Still sick a month later, so yay that. 
My ears, which were shockingly, ever so dramatically, infected are no longer infected. 
The man with the impressive diplomas on his wall said that mine
were the most putrid ears he's seen this season. 
Again with the yay. 
Though I cannot say I've always wanted to win that particular accolade,
it's nice to know I wasn't being a drama mama about my (oh woe is me) suffering
and am recognized as exceptional in at least one category. 
After two rounds of nuclear strength antibiotics
and the accompanying violent regurgitory episodes,
I am free of my former raging inner-aural fermentation.

And one would think that would be the end of my month's long venture
into the land of icky-sickness.
One would be wrong.

It seems that there is a variant of Covid of which I hadn't heard - Omega.
Omega, I am told, has a distinct progression.
First the familiar symptoms: congestion, coughing, fevers, aches.
Been there. Done all those.
Accompanying these though and, I am told, particular to Omega
are the ear infections.
Then, when the other symptoms finally fade
and the infection of the two fleshy head-holes is conquered,
You ain't done.
The ears, the poor ears who cannot catch a break, are filled, nay overfilled, with fluid,
which does not go away.

Hence, a full month after this odyssey into infirmity began, 
I have the same acuity of hearing as my 94-year-old hearing aid wearing father.
It is not as bad as it was at its worst, which was pretty dang deaf, 
but I continue to perceive sound as though I am listening from the bottom of a deep pool,
with a constant one-note tonal tinnitus overdub. 

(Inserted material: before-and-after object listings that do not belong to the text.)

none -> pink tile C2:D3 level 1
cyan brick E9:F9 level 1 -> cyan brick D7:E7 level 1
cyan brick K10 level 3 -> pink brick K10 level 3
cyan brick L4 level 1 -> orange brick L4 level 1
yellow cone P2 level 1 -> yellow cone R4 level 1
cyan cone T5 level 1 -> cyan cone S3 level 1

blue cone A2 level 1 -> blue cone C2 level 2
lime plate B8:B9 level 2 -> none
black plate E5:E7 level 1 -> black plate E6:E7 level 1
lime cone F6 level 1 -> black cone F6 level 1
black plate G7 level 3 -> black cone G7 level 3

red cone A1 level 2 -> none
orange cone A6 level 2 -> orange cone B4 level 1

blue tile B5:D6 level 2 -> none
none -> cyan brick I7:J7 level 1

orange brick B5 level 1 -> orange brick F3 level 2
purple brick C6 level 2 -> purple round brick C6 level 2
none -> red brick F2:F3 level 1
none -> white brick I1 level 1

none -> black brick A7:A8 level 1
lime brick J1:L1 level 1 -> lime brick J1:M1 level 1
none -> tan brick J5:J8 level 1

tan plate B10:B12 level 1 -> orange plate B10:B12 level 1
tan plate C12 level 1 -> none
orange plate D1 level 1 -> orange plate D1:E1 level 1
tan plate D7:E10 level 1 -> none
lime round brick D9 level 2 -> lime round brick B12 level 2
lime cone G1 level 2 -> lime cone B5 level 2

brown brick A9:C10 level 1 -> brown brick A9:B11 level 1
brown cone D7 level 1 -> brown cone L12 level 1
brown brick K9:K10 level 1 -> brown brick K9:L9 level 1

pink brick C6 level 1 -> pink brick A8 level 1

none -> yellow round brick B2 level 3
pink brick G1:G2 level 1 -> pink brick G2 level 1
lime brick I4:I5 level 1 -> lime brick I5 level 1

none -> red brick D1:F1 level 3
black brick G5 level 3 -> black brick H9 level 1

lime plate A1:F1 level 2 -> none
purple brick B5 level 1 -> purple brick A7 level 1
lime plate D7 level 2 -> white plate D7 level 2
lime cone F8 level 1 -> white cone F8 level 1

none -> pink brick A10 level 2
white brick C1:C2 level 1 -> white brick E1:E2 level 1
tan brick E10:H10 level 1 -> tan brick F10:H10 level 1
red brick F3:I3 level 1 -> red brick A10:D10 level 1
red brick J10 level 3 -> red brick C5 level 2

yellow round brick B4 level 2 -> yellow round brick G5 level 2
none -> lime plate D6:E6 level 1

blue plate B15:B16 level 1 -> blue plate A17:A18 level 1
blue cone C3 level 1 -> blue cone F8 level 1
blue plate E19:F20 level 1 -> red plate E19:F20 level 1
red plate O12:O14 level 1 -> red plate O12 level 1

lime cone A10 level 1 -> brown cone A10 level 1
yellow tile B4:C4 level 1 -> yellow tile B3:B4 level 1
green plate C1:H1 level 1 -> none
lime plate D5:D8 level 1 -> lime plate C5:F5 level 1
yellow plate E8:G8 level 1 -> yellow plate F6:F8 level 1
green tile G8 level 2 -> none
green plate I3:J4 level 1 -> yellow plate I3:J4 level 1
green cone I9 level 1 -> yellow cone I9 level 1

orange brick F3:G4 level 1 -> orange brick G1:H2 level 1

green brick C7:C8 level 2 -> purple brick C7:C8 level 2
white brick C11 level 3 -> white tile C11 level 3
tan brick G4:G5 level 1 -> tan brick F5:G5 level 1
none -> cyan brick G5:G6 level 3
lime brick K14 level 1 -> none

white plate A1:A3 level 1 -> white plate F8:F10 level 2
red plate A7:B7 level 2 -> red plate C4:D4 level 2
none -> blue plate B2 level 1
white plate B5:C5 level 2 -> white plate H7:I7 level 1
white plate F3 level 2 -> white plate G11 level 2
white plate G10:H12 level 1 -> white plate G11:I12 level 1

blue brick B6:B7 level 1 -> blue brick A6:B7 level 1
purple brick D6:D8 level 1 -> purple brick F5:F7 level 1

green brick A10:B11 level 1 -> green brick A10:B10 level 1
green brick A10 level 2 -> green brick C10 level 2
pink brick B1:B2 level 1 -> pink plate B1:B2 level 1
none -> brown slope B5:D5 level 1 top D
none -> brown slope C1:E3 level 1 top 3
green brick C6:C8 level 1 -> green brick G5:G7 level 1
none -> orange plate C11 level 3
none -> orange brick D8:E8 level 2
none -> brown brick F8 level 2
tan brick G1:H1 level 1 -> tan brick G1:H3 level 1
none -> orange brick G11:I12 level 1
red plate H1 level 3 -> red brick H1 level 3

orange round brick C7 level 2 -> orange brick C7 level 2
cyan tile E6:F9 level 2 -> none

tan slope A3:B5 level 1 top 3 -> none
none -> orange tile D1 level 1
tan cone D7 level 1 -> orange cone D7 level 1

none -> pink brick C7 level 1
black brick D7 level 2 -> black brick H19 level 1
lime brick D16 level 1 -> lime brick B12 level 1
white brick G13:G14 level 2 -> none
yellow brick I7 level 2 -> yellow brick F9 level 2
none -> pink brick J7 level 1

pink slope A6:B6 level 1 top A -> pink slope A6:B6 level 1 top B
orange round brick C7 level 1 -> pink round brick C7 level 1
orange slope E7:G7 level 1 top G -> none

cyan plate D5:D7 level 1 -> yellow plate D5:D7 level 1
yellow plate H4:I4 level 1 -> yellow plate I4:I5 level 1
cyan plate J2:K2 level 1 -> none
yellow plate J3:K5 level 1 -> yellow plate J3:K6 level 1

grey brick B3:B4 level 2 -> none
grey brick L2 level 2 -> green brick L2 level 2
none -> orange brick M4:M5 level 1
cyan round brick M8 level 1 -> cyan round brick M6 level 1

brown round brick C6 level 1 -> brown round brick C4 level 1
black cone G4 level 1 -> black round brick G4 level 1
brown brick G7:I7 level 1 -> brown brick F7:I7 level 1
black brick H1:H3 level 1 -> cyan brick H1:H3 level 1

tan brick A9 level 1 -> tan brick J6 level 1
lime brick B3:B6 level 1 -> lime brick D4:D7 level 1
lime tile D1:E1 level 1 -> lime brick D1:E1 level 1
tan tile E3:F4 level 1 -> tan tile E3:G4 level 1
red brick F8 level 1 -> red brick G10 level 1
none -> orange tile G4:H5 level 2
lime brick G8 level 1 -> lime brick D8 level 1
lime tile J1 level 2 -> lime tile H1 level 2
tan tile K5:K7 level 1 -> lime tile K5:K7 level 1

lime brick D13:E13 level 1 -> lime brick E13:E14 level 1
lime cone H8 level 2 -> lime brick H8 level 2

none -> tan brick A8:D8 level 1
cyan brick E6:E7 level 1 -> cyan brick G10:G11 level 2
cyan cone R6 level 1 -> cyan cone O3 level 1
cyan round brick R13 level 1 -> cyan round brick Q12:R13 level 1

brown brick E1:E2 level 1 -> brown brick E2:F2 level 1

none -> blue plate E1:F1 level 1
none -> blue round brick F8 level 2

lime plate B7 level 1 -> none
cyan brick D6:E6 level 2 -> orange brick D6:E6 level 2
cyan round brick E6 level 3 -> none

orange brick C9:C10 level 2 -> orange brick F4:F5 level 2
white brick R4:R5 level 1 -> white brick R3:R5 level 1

Treatments were discussed and all, I was advised, were of the same effectiveness 
as just letting things run their course.
The problem, it seems, is not in the ears themselves anymore,
it's in the persistent swelling of the tissues surrounding and closing off the eustachian tubes. Piercing my eardrums, putting in "tubes", steroids,
and a number of other such things would not actually hasten recovery.
So it was decided I shall simply wait until my ears drain on their own.

The logical question - How long?
Said smiling doc (as I heard him through an imaginary barrel of water),
"It's hard to tell.  This is such a new phenomenon, the data isn't really collected yet,
but the general consensus is a few weeks," 
(well, I'm already past that)
"to three or four months."

Yay.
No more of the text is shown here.